Entschuldigung, 10%!

(Lachen bei der SPD – Zurufe von der SPD: Das kann doch nicht wahr sein! Sie können gleich noch einmal von vorne anfangen! – Dr. Dürr (BÜNDNIS 90/DIE GRÜNEN): Haben Sie schon ein paar Prozent zuviel? – Zuruf vom BÜNDNIS 90/DIE GRÜNEN: Schleißheim kommt noch!)

Sie brauchen sich nicht so zu freuen. Ich komme schon noch auf ein paar Punkte zu sprechen, und dann werden Sie noch staunen.

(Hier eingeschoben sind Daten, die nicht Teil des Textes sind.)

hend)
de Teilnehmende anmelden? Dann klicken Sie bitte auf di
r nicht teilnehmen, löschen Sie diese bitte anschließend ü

Herr Maget, Sie haben vorhin gesagt, Herr Schröder habe sich getäuscht. Ich sage Ihnen jetzt ganz bewusst: Herr Schröder hat sich nicht getäuscht, er hat andere getäuscht. Ich liste es Ihnen noch einmal auf. Ihr Bundeskanzler ist nicht nur bei der Arbeitslosigkeit mit Ver

sprechungen aufgetreten, die er nicht einhalten konnte. Er hat bei der Regierungserklärung gesagt, er würde die Sozialversicherungsbeiträge von heute 42% auf unter 40% senken. Nichts ist passiert. Wir haben heute immer noch die gleiche Höhe. Gleiches gilt für die Rentenpolitik. Die Stimmen der Bundestagswahl waren noch gar nicht ausgezählt, da haben Sie schon die Rentenerhöhung außer Kraft gesetzt und die Renten nur noch inflationsbereinigt erhöht.

(Frau Werner-Muggendorfer (SPD): Das ist doch gar nicht wahr!)

Bei der Staatsverschuldung haben Sie in Brüssel darum gebettelt, dass der blaue Brief nicht kommt. Die Gesundheitsreform ist ebenfalls eine Fehlanzeige.